A supporter holds up a picture of presidential candidate Mehdi Karroubi during a rally in Tehran May 29, 2009.

© 2009 Reuters

Former Iranian presidential candidate Mehdi Karroubi ended his hunger strike after authorities agreed to remove security guards from his home. The 79-year-old Karroubi, who authorities have placed under house arrest for more than six years, began a hunger strike yesterday morning to protest these guards’ constant presence in his house, as well as to reiterate his demand for a public trial.

Over the past 24 hours, Iranian activists mobilized support for Karroubi’s demand on social media. Several prominent human rights defenders, including Narges Mohammadi, who is currently serving a 10-year sentence in Evin prison for her peaceful activism, said that they were going on hunger strikes in solidarity with him.

In addition to Karroubi, authorities have also kept Mirhossein Mousavi, the other pro-reform presidential candidate in 2009, and Zahra Rahnavard, a scholar and Mousavi’s wife, under house arrest since February 2011.

The United Nations Working Group on Arbitrary Detention considers their detentions to be arbitrary. Iranian officials, including in the judiciary, have failed to provide any legal justification for these detentions. According to media reports quoting senior Iranian officials, the Iran Supreme Leader, Ayatollah Ali Khamenei, supports the house arrest orders.

In 2013, during his first presidential campaign, President Hassan Rouhani promised to lift the house arrest of the two former candidates and Rahnavard. But despite winning a second term with a significant popular mandate, he hasn’t followed through on his pledge.
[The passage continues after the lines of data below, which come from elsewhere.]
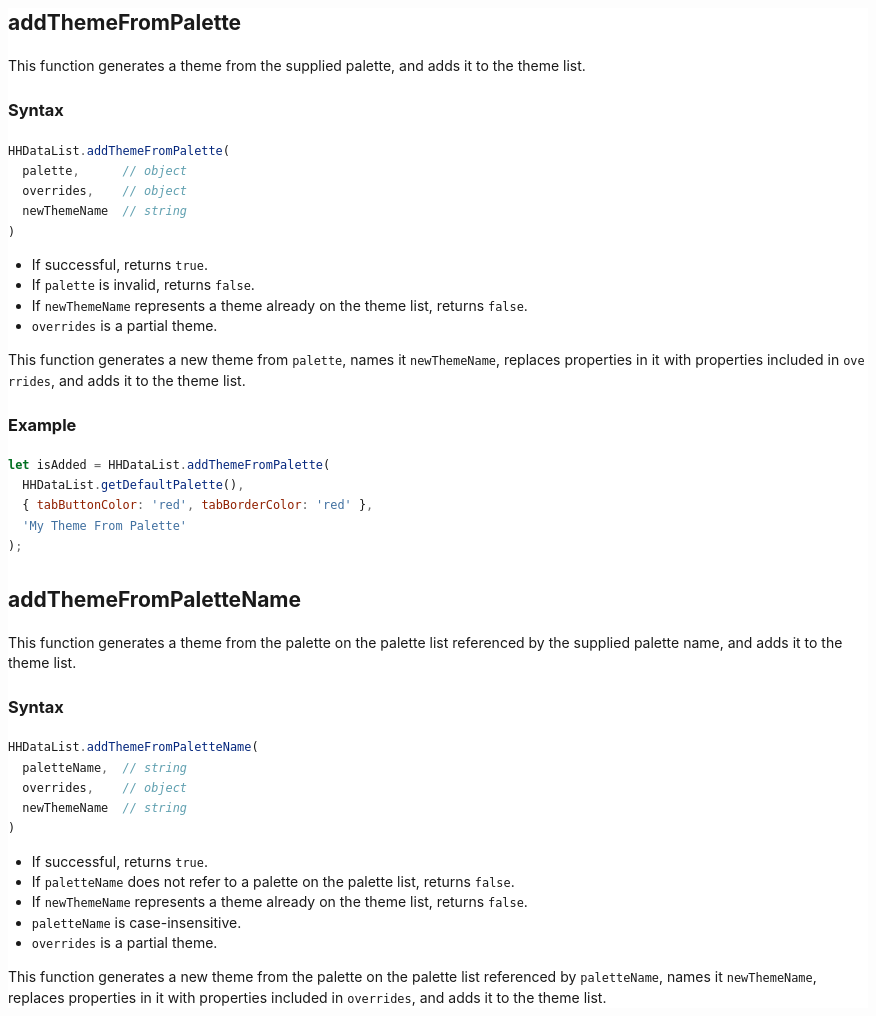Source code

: ## addThemeFromPalette

This function generates a theme from the supplied palette, and adds it to the theme list.

### Syntax

``` js nonum
HHDataList.addThemeFromPalette(
  palette,      // object
  overrides,    // object
  newThemeName  // string
)
```

* If successful, returns `true`.
* If `palette` is invalid, returns `false`.
* If `newThemeName` represents a theme already on the theme list, returns `false`.
* `overrides` is a partial theme.

This function generates a new theme from `palette`, names it `newThemeName`, replaces properties in it with properties included in `overrides`, and adds it to the theme list.

### Example

``` js nonum
let isAdded = HHDataList.addThemeFromPalette(
  HHDataList.getDefaultPalette(),
  { tabButtonColor: 'red', tabBorderColor: 'red' },
  'My Theme From Palette'
);
```

## addThemeFromPaletteName

This function generates a theme from the palette on the palette list referenced by the supplied palette name, and adds it to the theme list. 

### Syntax

``` js nonum
HHDataList.addThemeFromPaletteName(
  paletteName,  // string
  overrides,    // object
  newThemeName  // string
)
```

* If successful, returns `true`.
* If `paletteName` does not refer to a palette on the palette list, returns `false`.
* If `newThemeName` represents a theme already on the theme list, returns `false`.
* `paletteName` is case-insensitive.
* `overrides` is a partial theme.

This function generates a new theme from the palette on the palette list referenced by `paletteName`, names it `newThemeName`, replaces properties in it with properties included in `overrides`, and adds it to the theme list.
A few Iranian parliament members sympathetic to reformists have stated their support for lifting the house arrest, and visited Karroubi’s family when he was recently hospitalized for an operation.

After Karroubi was transferred to the hospital last night, Rouhani reportedly directed senior officials, including the minister of health, Hassan Ghazizadeh Hashemi, to visit Karroubi at the hospital, during which they promised that the security guards would be removed from his residence. Mohammad Taghi Karoubi, Karoubi’s son, also tweeted that the government has promised to do its best to fulfill Karroubi’s demand for a public trial.

Rouhani and parliamentarians who have ignored Karroubi and the Mousavis’ plight should act to end their house arrest once and for all. The events surrounding the government crackdown after the disputed presidential election of 2009 continue to remain at the center of political debate and public scrutiny in Iran, and many Iranians are counting on these elected officials to cease this outrageous violation of fundamental rights.